=== ASSIGNMENT ===
Report each line of the entries that contains the word "down", copied in full.
*** Opening PROVIDED RECORDS ***
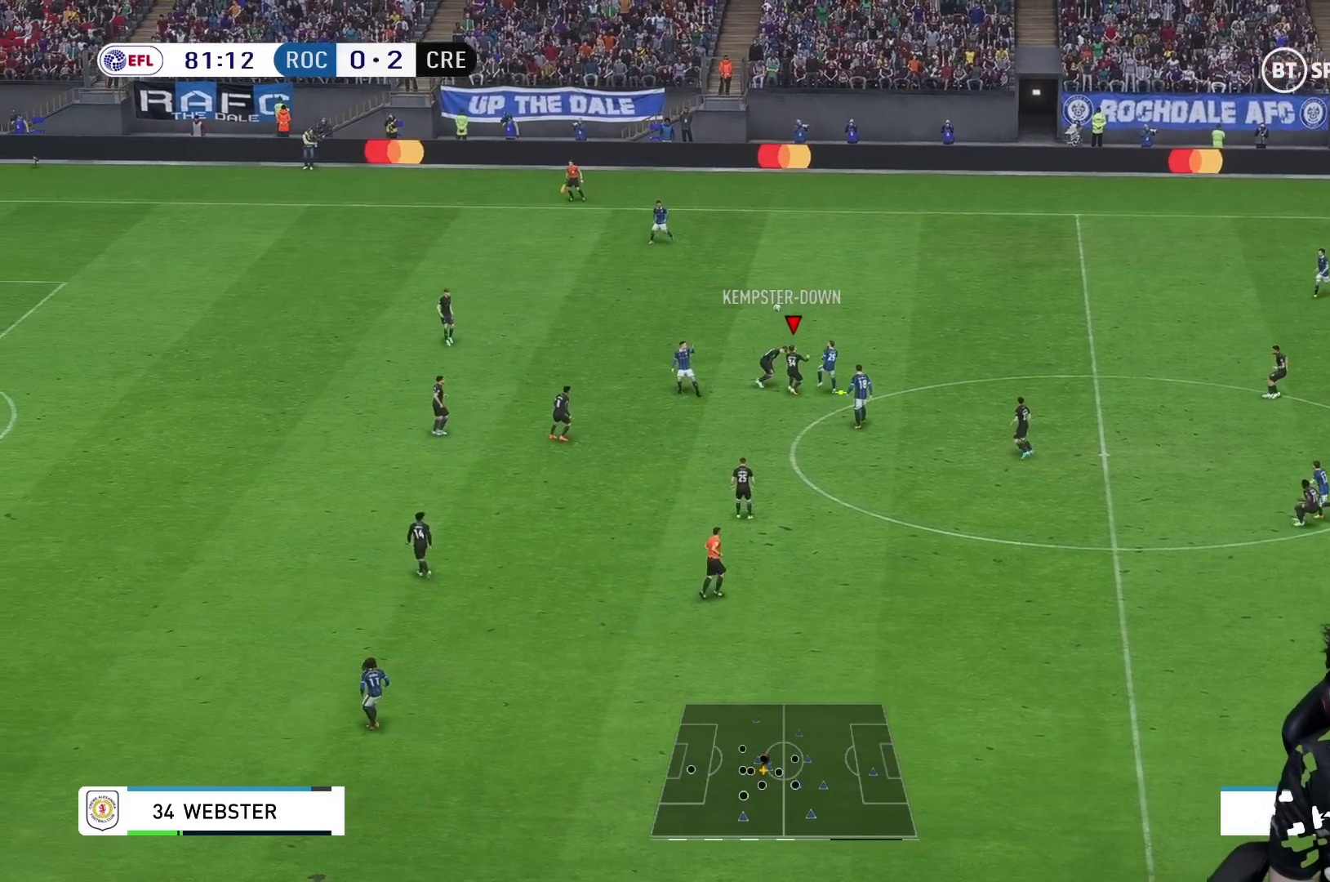
{"buttons": ["R2"], "left_stick": "right", "right_stick": "center", "events": [[217, "R2", "down"]]}
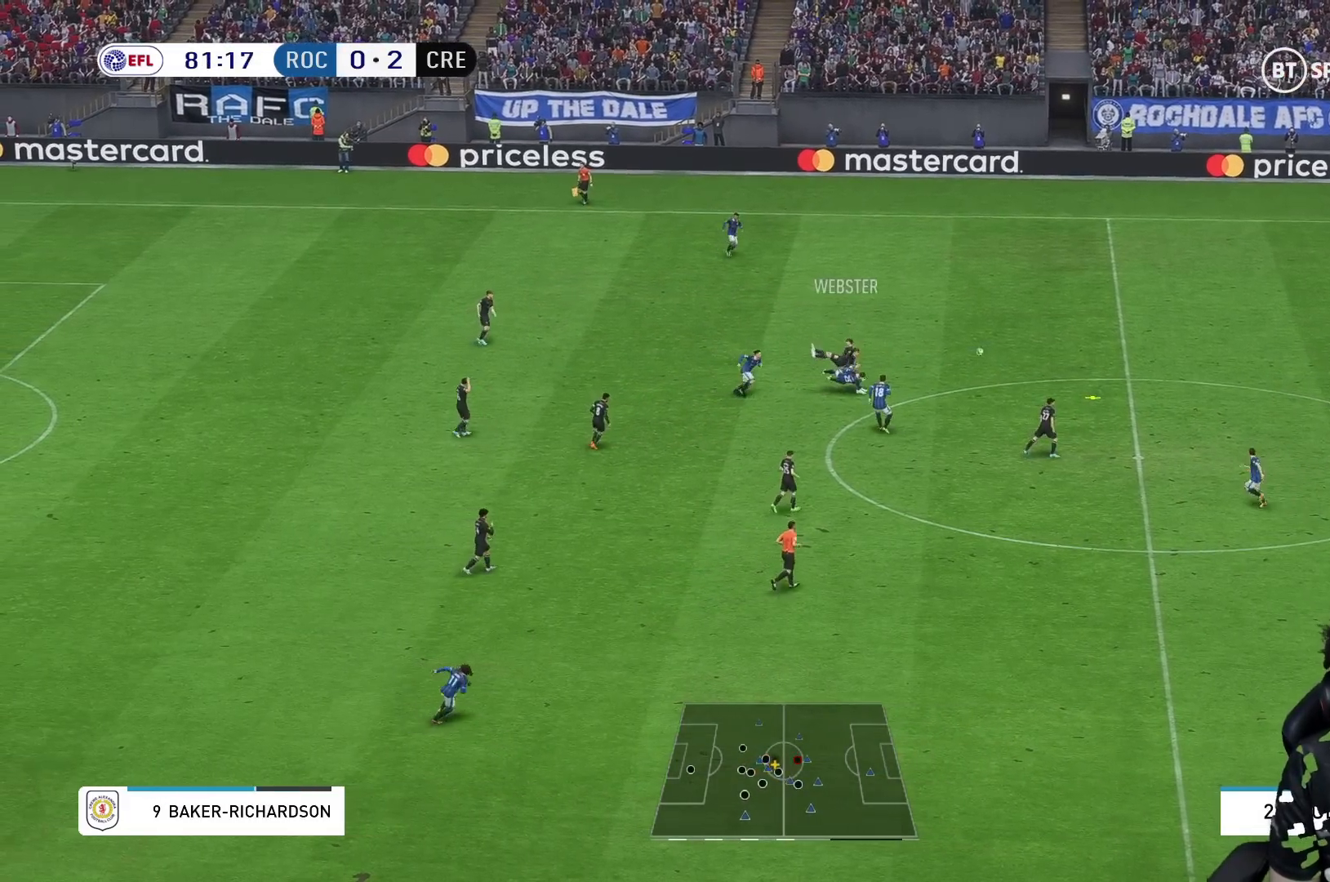
{"buttons": [], "left_stick": "down-left", "right_stick": "center", "events": [[217, "left_stick", "up-right"], [333, "L1", "down"], [350, "R2", "up"], [367, "left_stick", "center"], [417, "left_stick", "down-left"], [433, "L1", "up"]]}
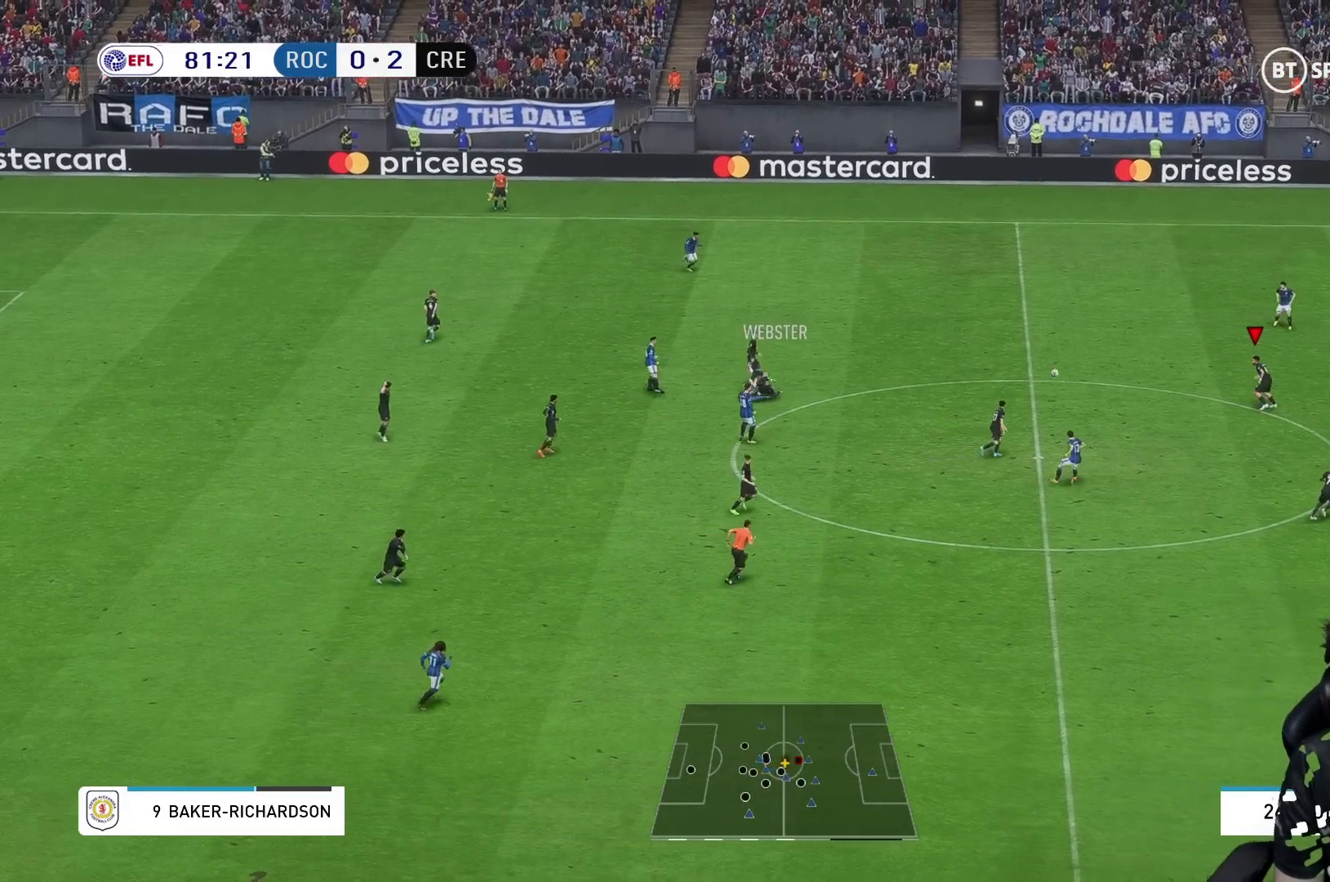
{"buttons": [], "left_stick": "down-right", "right_stick": "center", "events": [[133, "left_stick", "down"], [283, "left_stick", "down-right"]]}
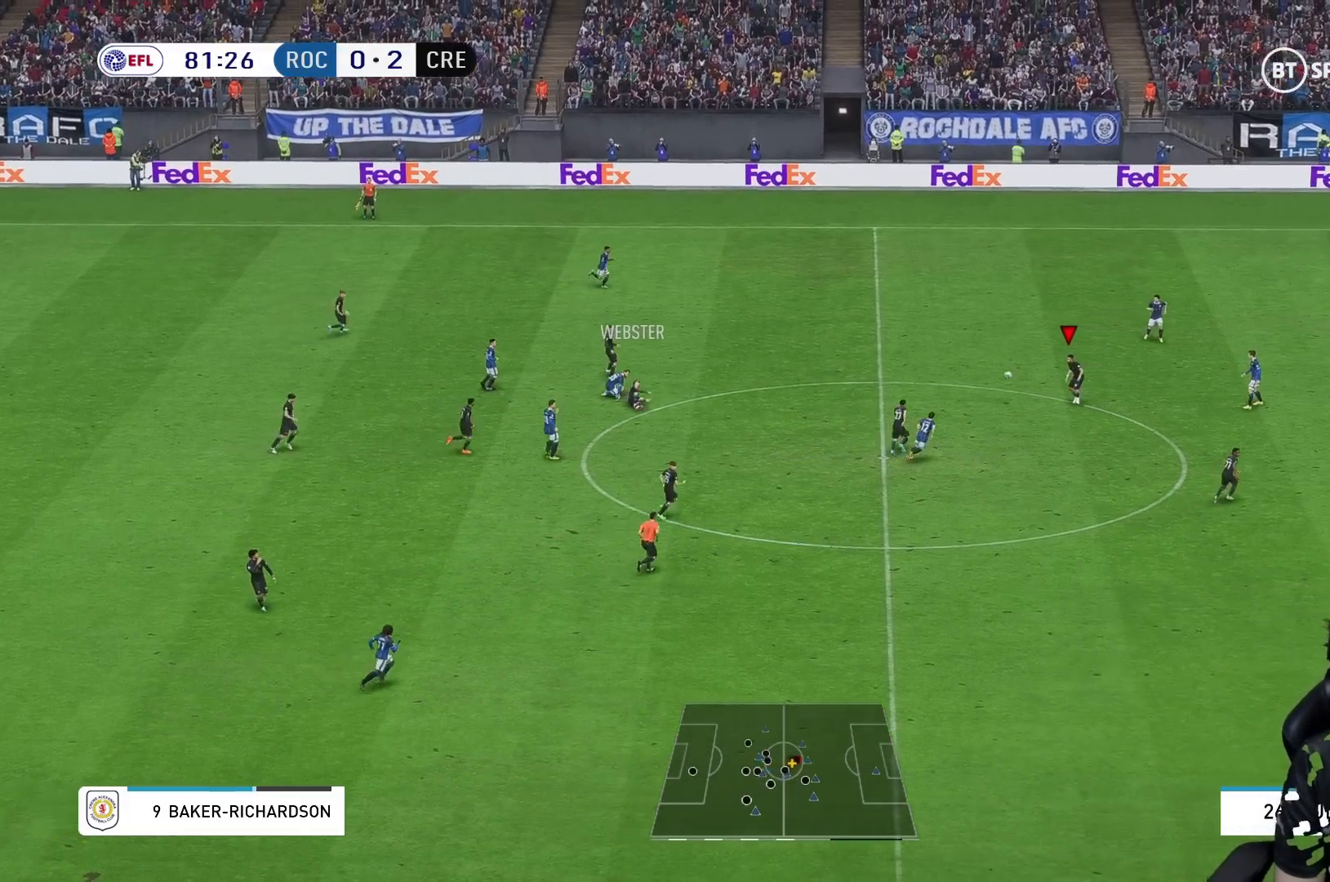
{"buttons": ["Y", "R2"], "left_stick": "down-right", "right_stick": "center", "events": [[433, "R2", "down"], [433, "Y", "down"]]}
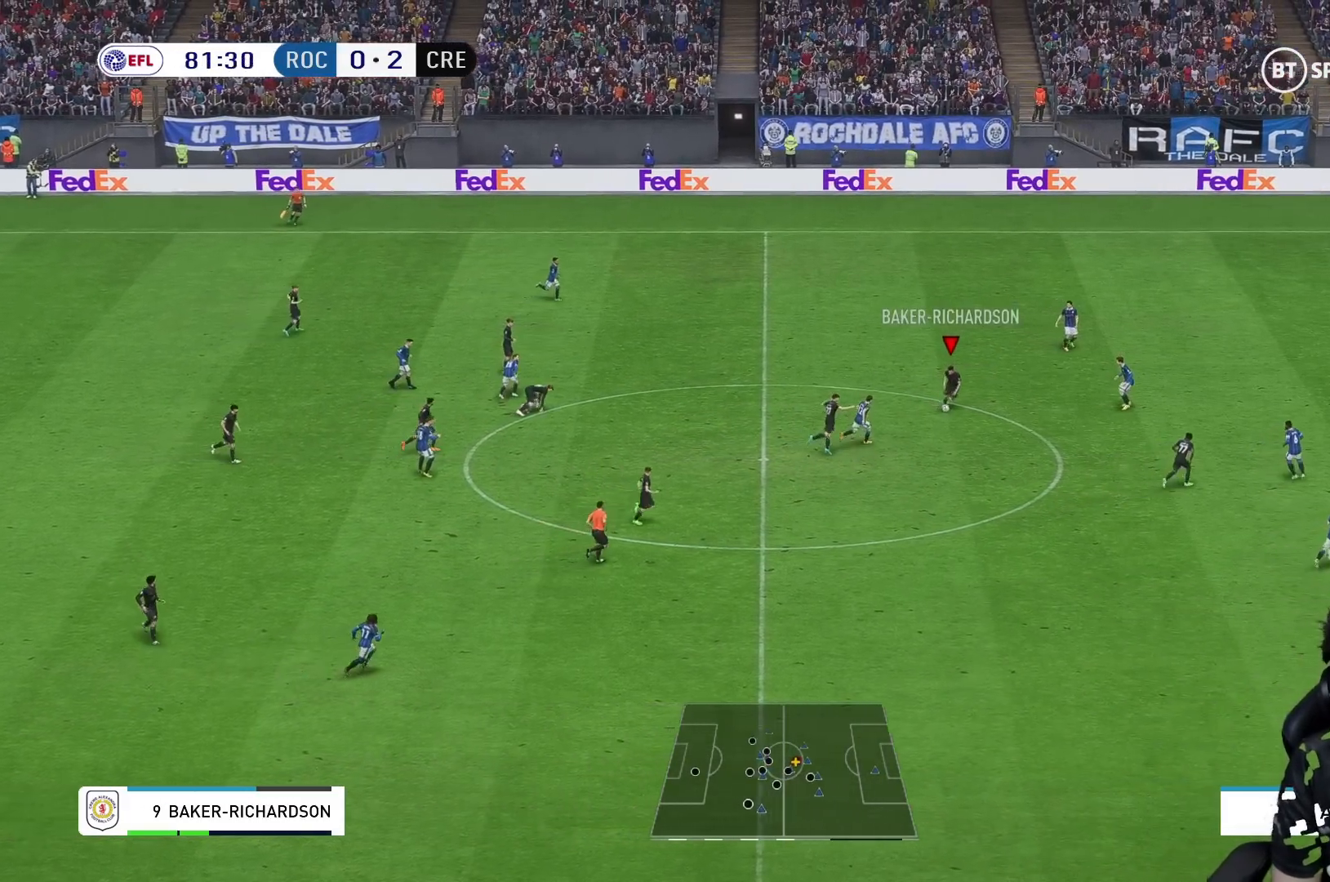
{"buttons": [], "left_stick": "right", "right_stick": "center", "events": [[100, "Y", "up"], [183, "R2", "up"], [233, "left_stick", "right"]]}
*** Closing PROVIDED RECORDS ***
=== TASK ANSWER ===
{"buttons": ["R2"], "left_stick": "right", "right_stick": "center", "events": [[217, "R2", "down"]]}
{"buttons": [], "left_stick": "down-left", "right_stick": "center", "events": [[217, "left_stick", "up-right"], [333, "L1", "down"], [350, "R2", "up"], [367, "left_stick", "center"], [417, "left_stick", "down-left"], [433, "L1", "up"]]}
{"buttons": [], "left_stick": "down-right", "right_stick": "center", "events": [[133, "left_stick", "down"], [283, "left_stick", "down-right"]]}
{"buttons": ["Y", "R2"], "left_stick": "down-right", "right_stick": "center", "events": [[433, "R2", "down"], [433, "Y", "down"]]}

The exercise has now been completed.